Спать ему не хотелось, он вновь пристроился у костра с противоположной стороны, а Баклан, не раздумывая, нырнул в шалаш. Оттуда послышался его пьяный голос:

— Слышь, старый, разбуди на зорьке — пойду сдаваться пораньше, пока Ищикин не укатил в район, а то потом его не застать, — довольный своей шуткой он ещё что-то пробормотал невнятно, и уже через минуту внутри шалаша послышался тяжёлый надрывный храп.

«Сегодня его сон будет крепкий и без страха. Конвойный надёжный. А завтра?» — подумал Степан и затушил трубку.

Глава 3

Катерина

Усадьба Бориса Гайворонского стояла не берегу реки Чусовой. Небольшой дом, рубленный в «лапу», возвышался на высоком фундаменте. Во дворе — коровник, сарай, которые были скрыты от людских глаз за массивными деревянными воротами. Два окна с резными наличниками выходили на улицу, одно — на реку. Участок в восемь соток под картошку и разную мелочь ограждён добротным забором. Вдоль забора — малинник, смородина и крыжовник. В доме, посредине кухни, стояла широкая русская печь. Справа от неё — большая комната-зал, слева — каморка. Так называлась вторая маленькая комната. Её до поступления в техникум занимала Катерина. После похорон Бориса Львовича встал вопрос: что делать с усадьбой?

Подумав, Мария Прокопьевна — жена Гайворонского — в категоричной форме заявила о своём отъезде. Решила уехать к старшей сестре. Та не возражала и даже обрадовалась такому повороту событий. Мария Прокопьевна принялась собирать вещи в дорогу.

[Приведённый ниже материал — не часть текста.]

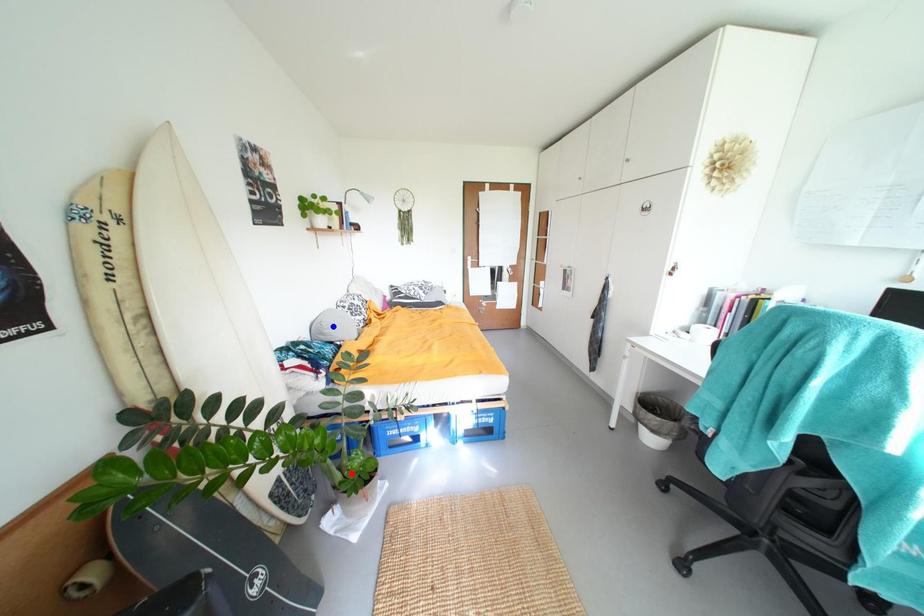
Question: Which of the two points in the image is closer to the camera?

Choices:
 (A) Blue point is closer.
 (B) Red point is closer.

Answer: (B)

— Будем доживать свой век вдвоём, — говорила она односельчанам на прощание. — Сестра похоронила мужа десять лет назад и осталась в доме одна. Я — вдова теперь. Вместе нам будет веселее и проще доживать свой век. — Так она говорила всем, кто бы ни спросил.

Истинная же причина отъезда была совсем иной. О ней не произносилось ни слова. На похороны Бориса Гайворонского не пришёл никто. Проводить его на погост помогал Иван Рваный. Гроб несли четыре изрядно выпивших мужика. Их лица выражали безразличие ко всему происходящему. Казалось, скажи им кто-то в эту минуту: «Мужики, оставьте покойного на обочине, донесёте завтра», — они исполнили бы эту просьбу безропотно. Лишь глаза загорелись бы, заблистали в ожидании очередного преподношения.

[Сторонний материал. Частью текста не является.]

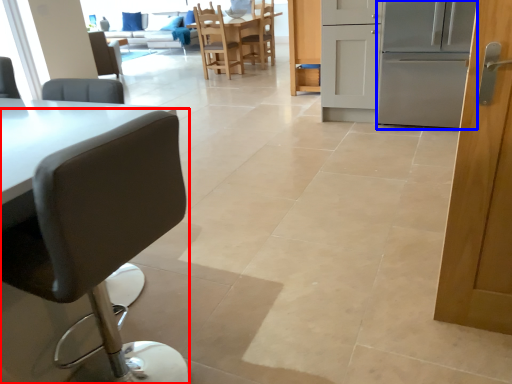
Question: Which object appears farthest to the camera in this image, chair (highlighted by a red box) or oven (highlighted by a blue box)?

Choices:
 (A) chair
 (B) oven

Answer: (B)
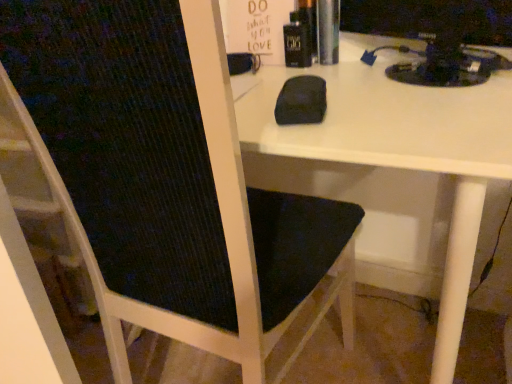
What are the coordinates of `free space to the left of black plastic monitor at upper right` in the screenshot? It's located at point(327,89).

За гробом шли Мария Прокопьевна и дочь Катерина. Чуть поодаль плелись две старушки в чёрном одеянии. В посёлке они были известны всем, как безумно верующие в Господа нашего и любительницы поминального обеда. Вот и все провожающие. Без лишних слов гроб с телом быстро опустили в могилу, тут же принялись засыпать. Когда небольшой холмик возвысился над землёй, мужики многозначительно посмотрели на вдову.

— Идёмте, помянем, — тихо вымолвила Мария Прокопьевна, и, не оглядываясь, под руку с дочерью, направилась к дому.

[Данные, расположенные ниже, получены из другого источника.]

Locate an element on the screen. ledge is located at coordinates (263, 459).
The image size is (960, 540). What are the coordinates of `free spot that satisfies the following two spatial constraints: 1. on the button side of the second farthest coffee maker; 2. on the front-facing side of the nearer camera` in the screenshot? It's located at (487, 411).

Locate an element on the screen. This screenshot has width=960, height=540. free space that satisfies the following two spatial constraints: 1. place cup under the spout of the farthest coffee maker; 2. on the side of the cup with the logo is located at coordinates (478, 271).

Поминки закончились быстро, речей никто не держал. Разошлись молчаливо, незаметно. И тут Марию Прокопьевну прорвало — она залилась плачем, громко запричитала. Рыдания продолжались до утра, беспрерывно. Жуткая ночь длилась долго, Катерине она показалась бесконечной. Чем дольше слушала она причитания, тем яснее осознавала: отец не был другом для матери. Страдания Марии Прокопьевны не являлись следствием потери близкого человека. Душила обида. Вся её жизнь прошла в посёлке Лисьи Гнёзда, на виду у людей. Немало было за это время похорон. Прощались с покойным всем посёлком — от малого до старого. Таких похорон, как у Бориса, никогда не бывало. Точно заразного несли его на кладбище. Окна домов зияли пустотой. Даже старые немощные старухи не показывали своих лиц. Односельчане отвернулись от Гайворонских, как от прокажённых.

Не было предателей в их посёлке. Участники войны если не являлись героями, так, по крайней мере, слыли храбрыми солдатами. Поселковый народ не верил, что Мария Прокопьевна не знала прошлого своего мужа. Им казалось: срывала она его предательство. И если так — значит, обманывала их. А люди обмана не прощают.